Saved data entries

#####

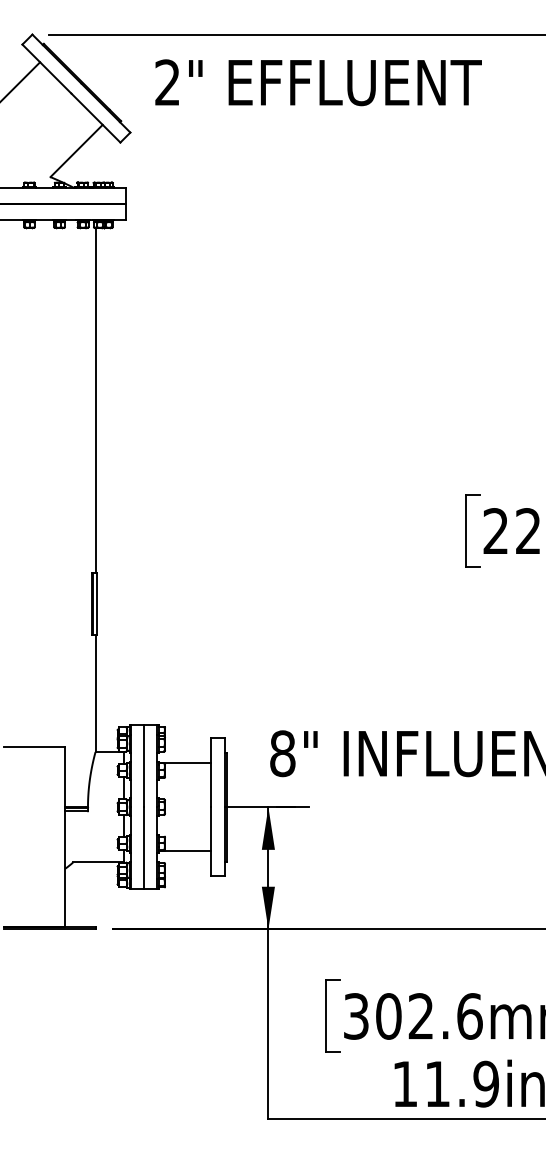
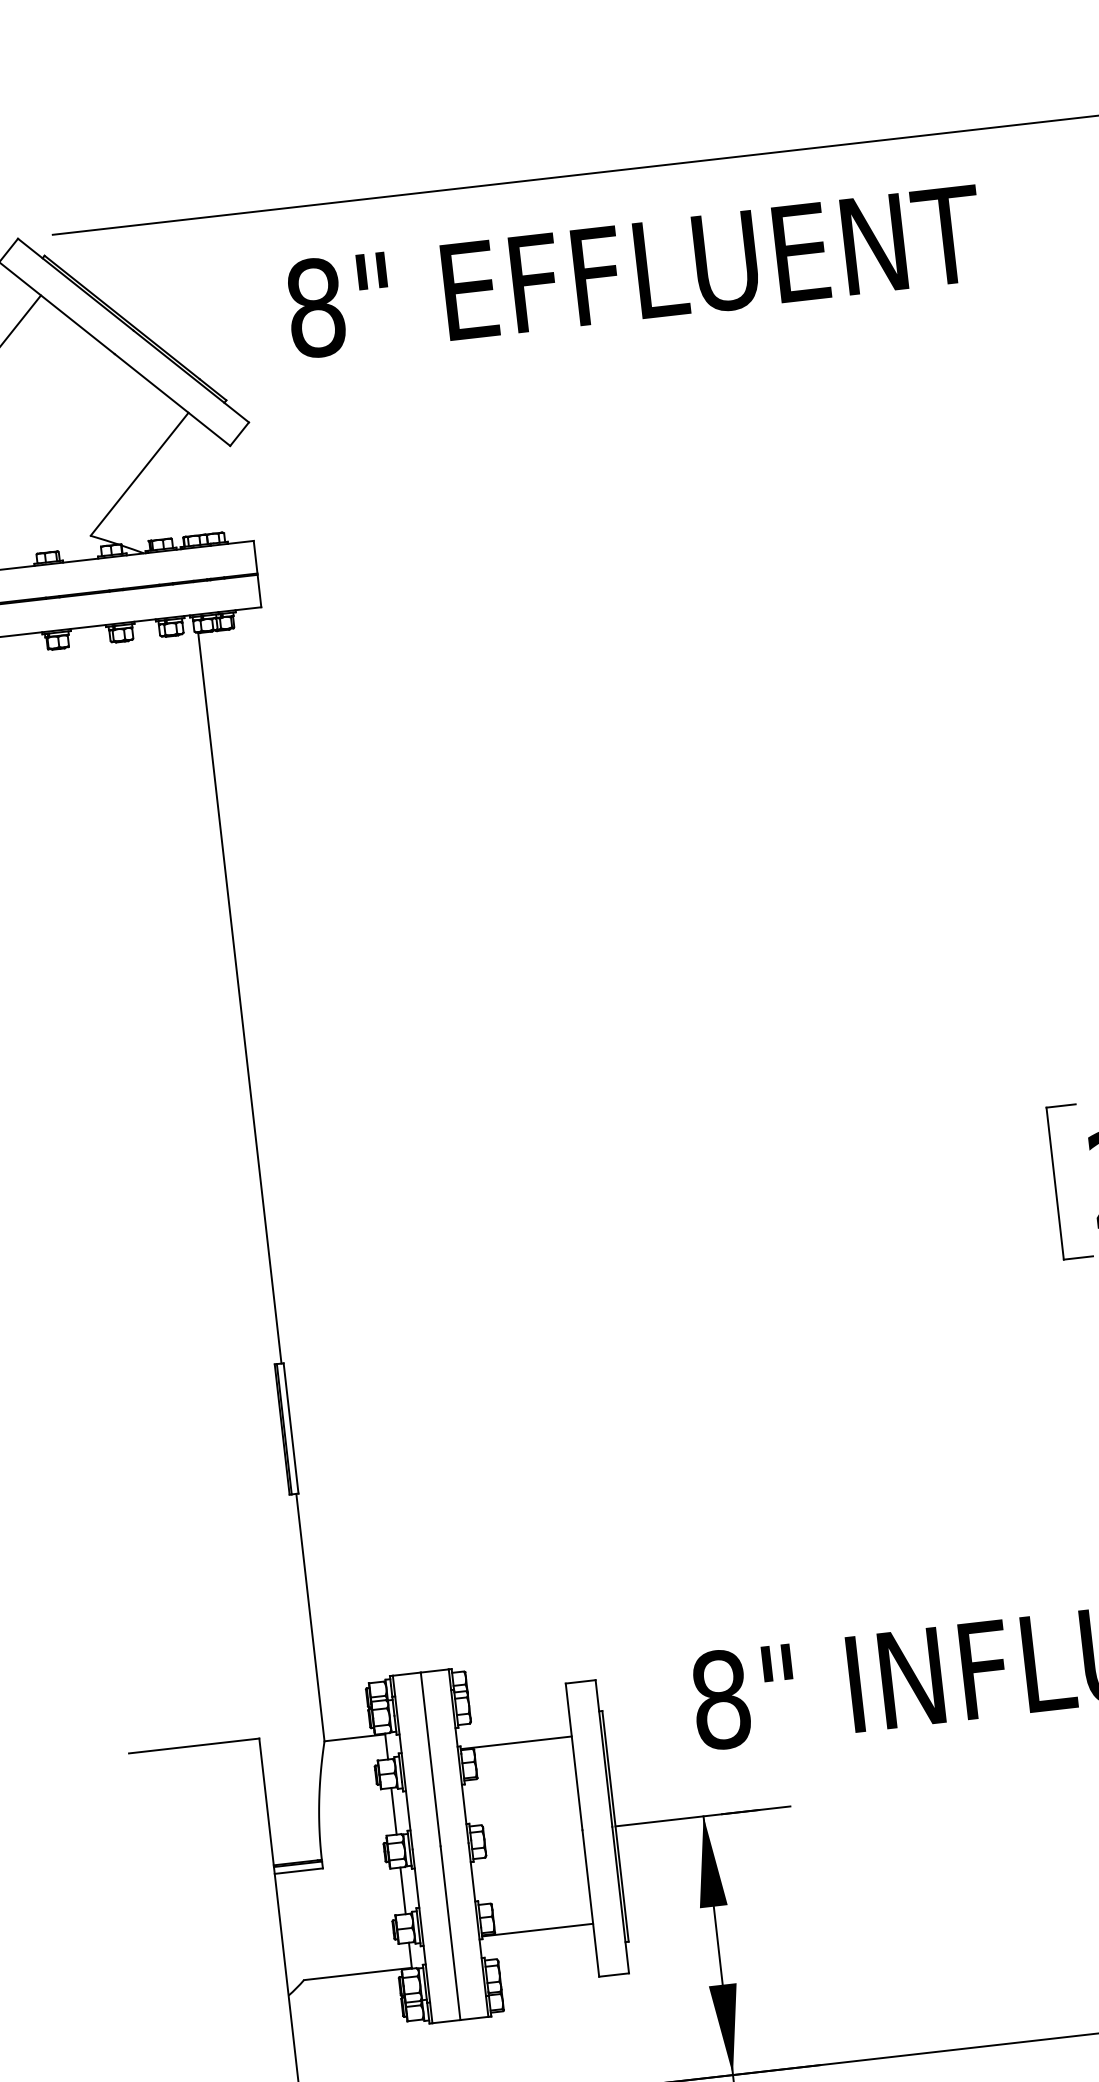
text: (167, 82) -> (315, 307), 2" -> 8"

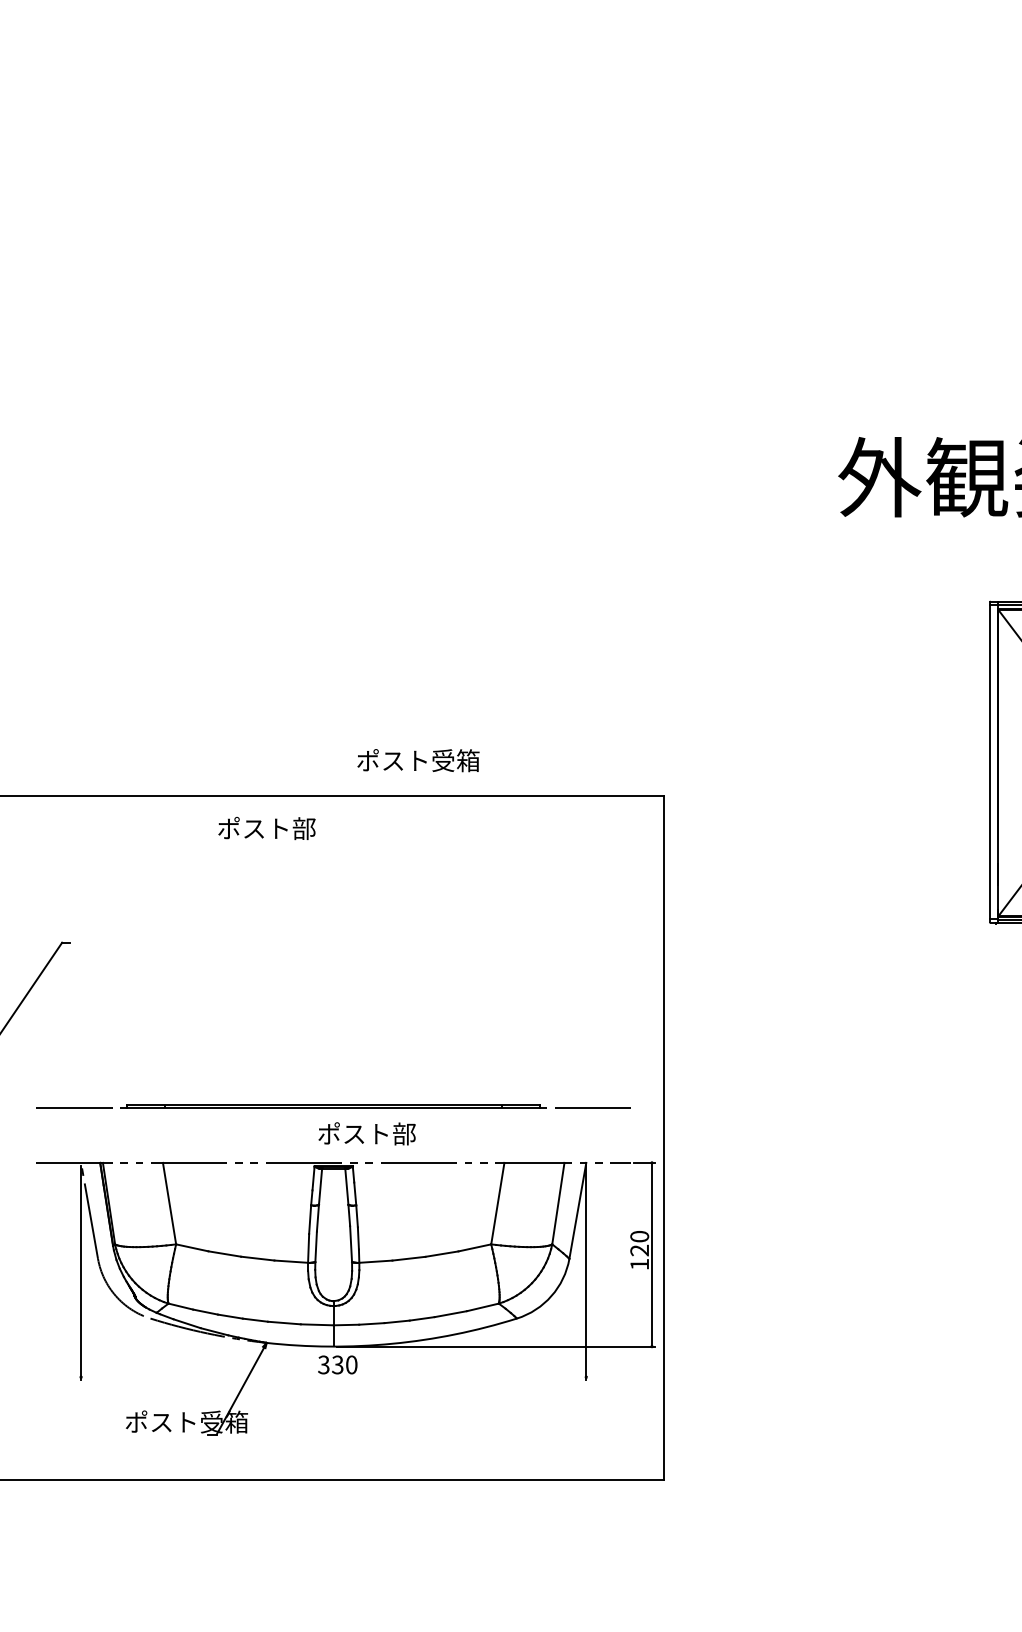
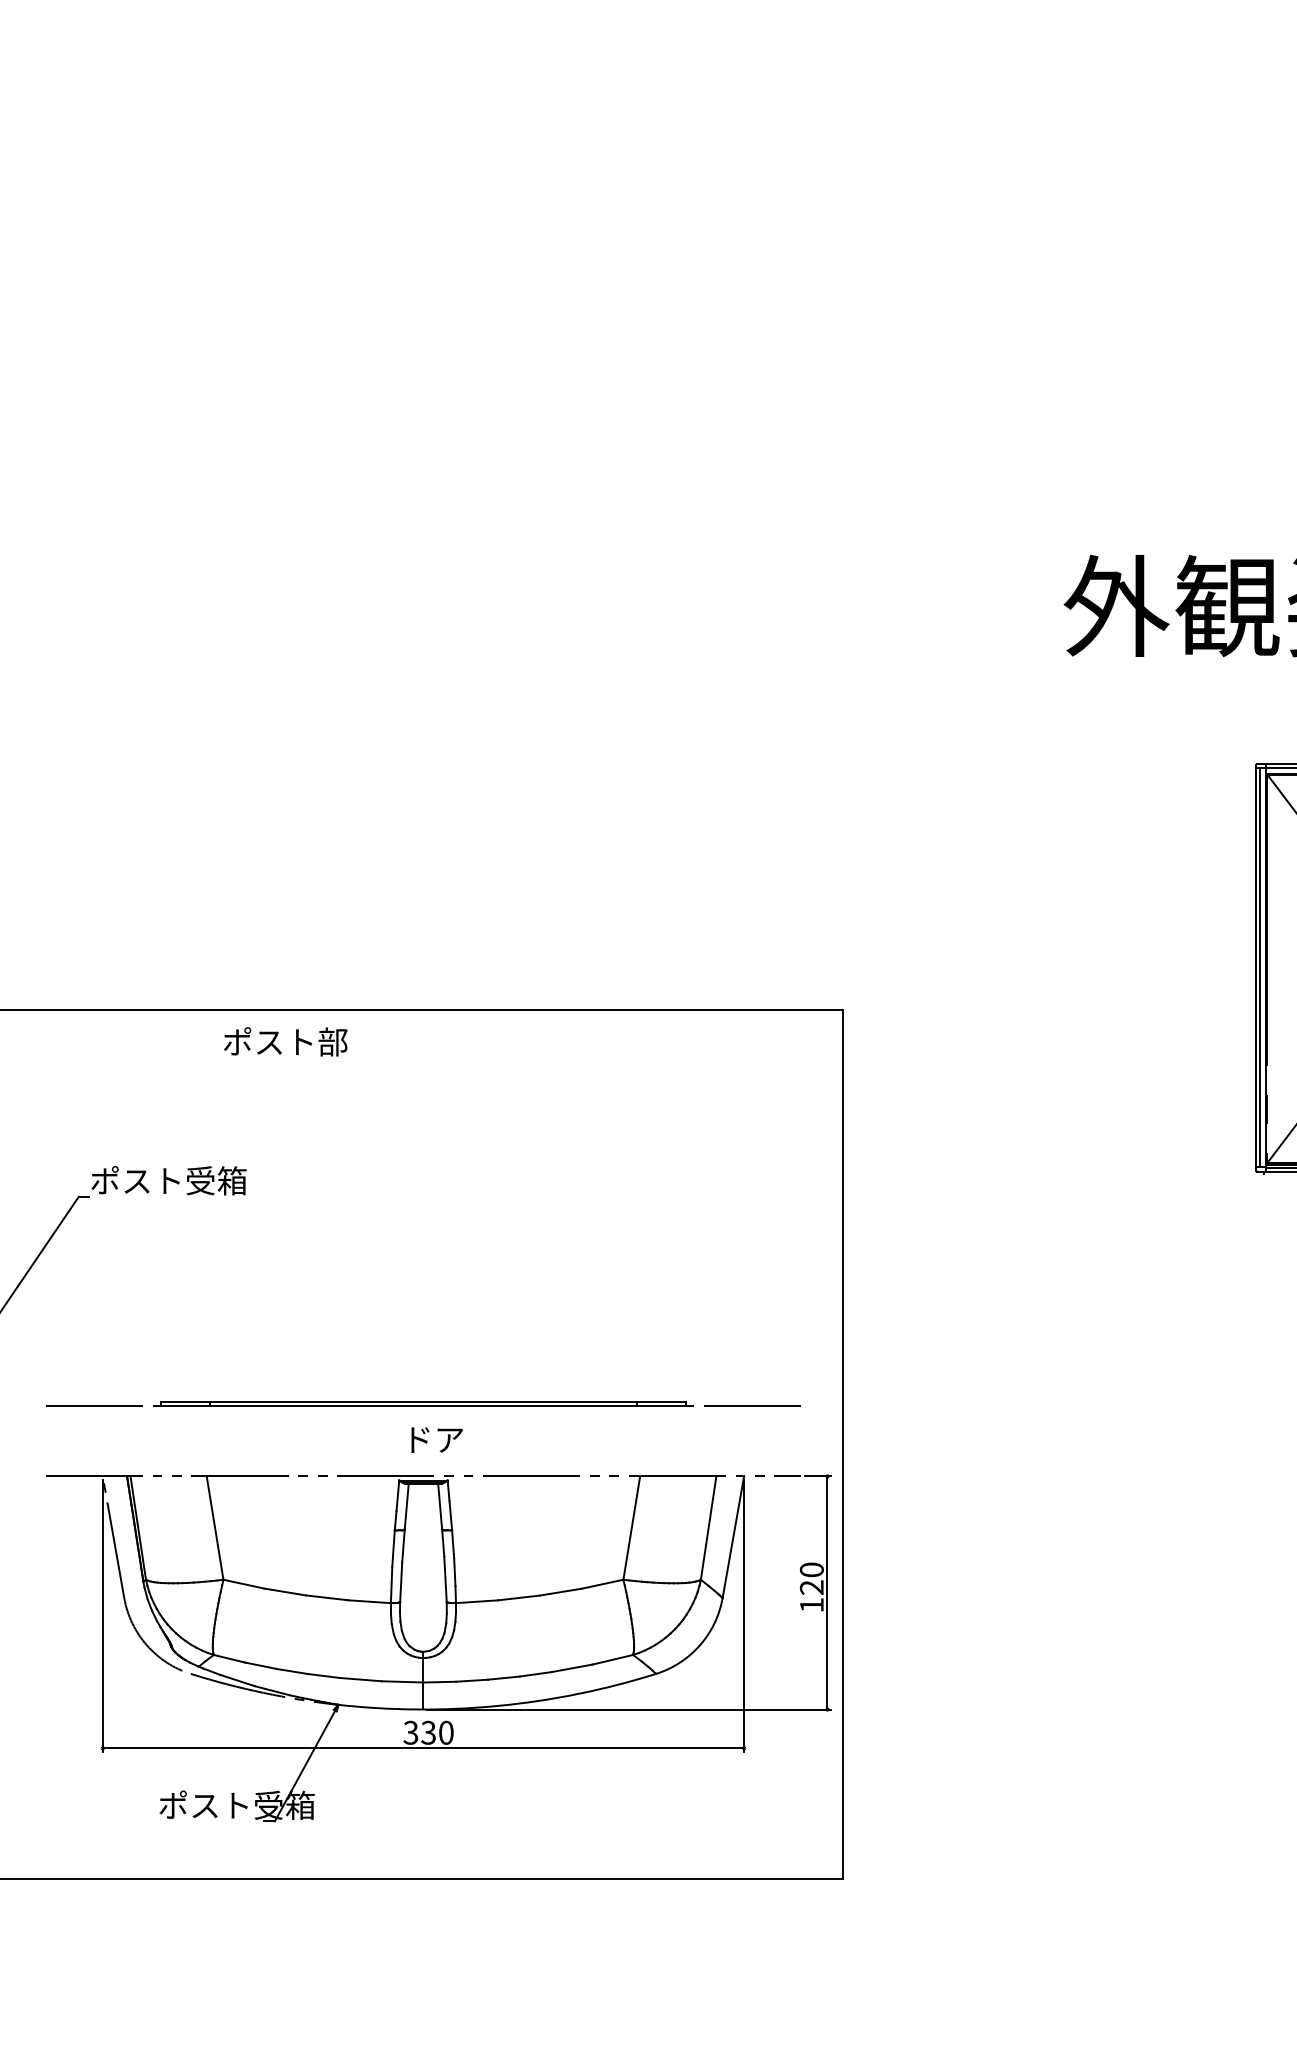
text: (418, 760) -> (168, 1180), moved
line: (993, 762) -> (1260, 967), added
text: (266, 828) -> (285, 1041), moved
text: (366, 1133) -> (465, 1439), ポスト部 -> ドア
line: (333, 1377) -> (423, 1748), added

#####

§ TASK TO COMPLETE: Restate the entries above word for word, minus the pictures.

§ EXPECTED OUTPUT:
text: (167, 82) -> (315, 307), 2" -> 8"

text: (418, 760) -> (168, 1180), moved
line: (993, 762) -> (1260, 967), added
text: (266, 828) -> (285, 1041), moved
text: (366, 1133) -> (465, 1439), ポスト部 -> ドア
line: (333, 1377) -> (423, 1748), added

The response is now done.